Authorities have announced a string of reforms in a bid to reach out to protesters, including the release of detainees and plans to form new laws on the media and licensing political parties.
Syria has also decided to lift the country's emergency law, which was written in December 1962 and has been in place since the Baath party came to power in March 1963.
The emergency law imposes restrictions on public gatherings and movement and authorises the arrest of "suspects or persons who threaten security."
The law also authorises interrogation of any individual and the surveillance of personal communication as well as official control of the content of newspapers and other media before publication.
The unrest has put enormous pressure on Assad, who succeeded his father Hafez on his death in 2000.

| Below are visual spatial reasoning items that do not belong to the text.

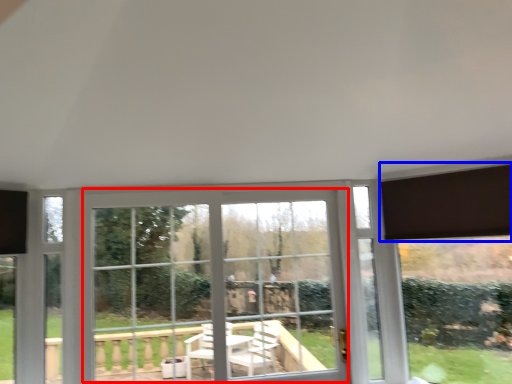
Question: Which object is further to the camera taking this photo, bay window (highlighted by a red box) or curtain (highlighted by a blue box)?

Choices:
 (A) bay window
 (B) curtain

Answer: (A)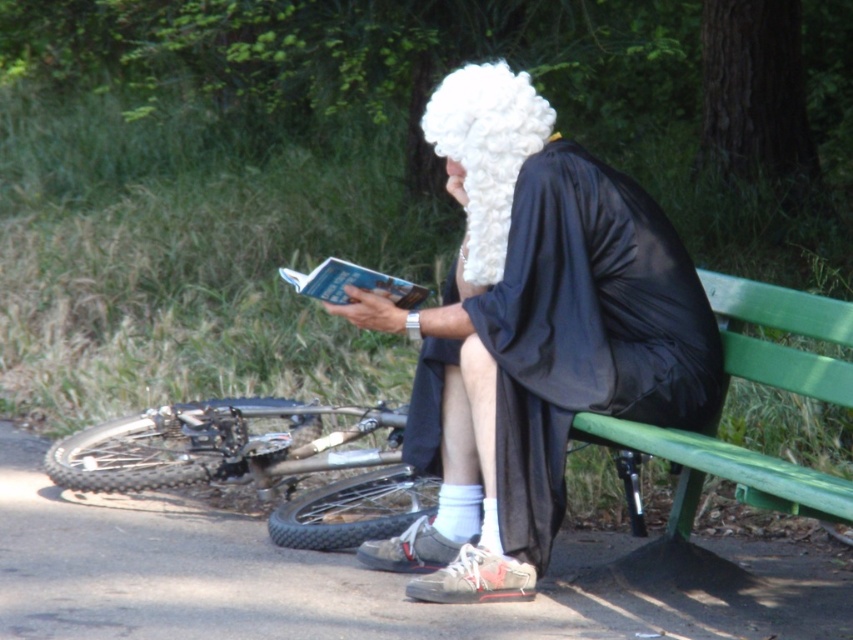
You are standing at the origin point of the coordinate system in the image. You want to walk to the green painted wood bench at lower right. What are the coordinates you need to move towards?

The coordinates to move towards are 0.739 in the x direction and 0.851 in the y direction.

The 45-year-old president is expected to make a public address in the days to come.
Presidential adviser Buthaina Shaaban on Sunday accused fundamentalists and some Palestinian refugees from a nearby camp of wanting to fuel sectarian strife in Latakia, which has a mixed population of Christians, Sunni Muslims and Alawites, followers of an offshoot of Shiite Islam.

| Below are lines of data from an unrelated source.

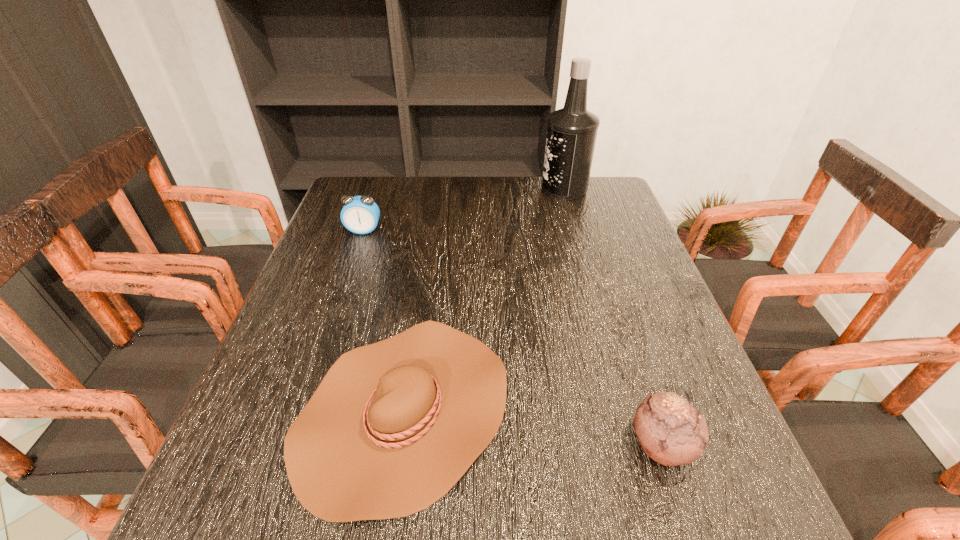
Identify the location of free space that satisfies the following two spatial constraints: 1. on the face of the cowboy hat; 2. on the right side of the alarm clock. Image resolution: width=960 pixels, height=540 pixels. (301, 410).

Where is `free space that satisfies the following two spatial constraints: 1. on the face of the alarm clock; 2. on the right side of the muffin`? The width and height of the screenshot is (960, 540). free space that satisfies the following two spatial constraints: 1. on the face of the alarm clock; 2. on the right side of the muffin is located at coordinates (290, 444).

Where is `free space in the image that satisfies the following two spatial constraints: 1. on the face of the cowboy hat; 2. on the right side of the alarm clock`? Image resolution: width=960 pixels, height=540 pixels. free space in the image that satisfies the following two spatial constraints: 1. on the face of the cowboy hat; 2. on the right side of the alarm clock is located at coordinates (301, 410).

You are a GUI agent. You are given a task and a screenshot of the screen. Output one action in this format:
    pyautogui.click(x=<x>, y=<y>)
    Task: Click on the vacant space that satisfies the following two spatial constraints: 1. on the front label of the farthest object; 2. on the face of the alarm clock
    This screenshot has width=960, height=540.
    Given the screenshot: What is the action you would take?
    pyautogui.click(x=576, y=231)

This screenshot has height=540, width=960. What are the coordinates of `vacant area in the image that satisfies the following two spatial constraints: 1. on the face of the alarm clock; 2. on the left side of the muffin` in the screenshot? It's located at (290, 444).

Locate an element on the screen. vacant space that satisfies the following two spatial constraints: 1. on the front label of the muffin; 2. on the left side of the tallest object is located at coordinates (637, 444).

Ahmed Jibril, head of the Popular Front for the Liberation of Palestine-General Command, denied any Palestinian involvement in the violence.
Deadly violence has also gripped cities in southern Syria for 13 days, and protesters have vowed to keep taking to the streets until their demands for more freedom are met.
On Saturday, demonstrators torched the Baath party's local headquarters in the southern town of Tafas.
In nearby Daraa, at the Jordanian border, some 300 bare-chested young men climbed Saturday on the rubble of a statue of Hafez al-Assad, which had been torn down the day before, shouting anti-regime slogans, witnesses said.
The tribal town of Daraa has emerged as the hub of the protests and has sustained the most casualties as residents repeatedly come out to demonstrate.
Authorities have accused "armed gangs" and extremist Muslims of pushing peaceful rallies into violence.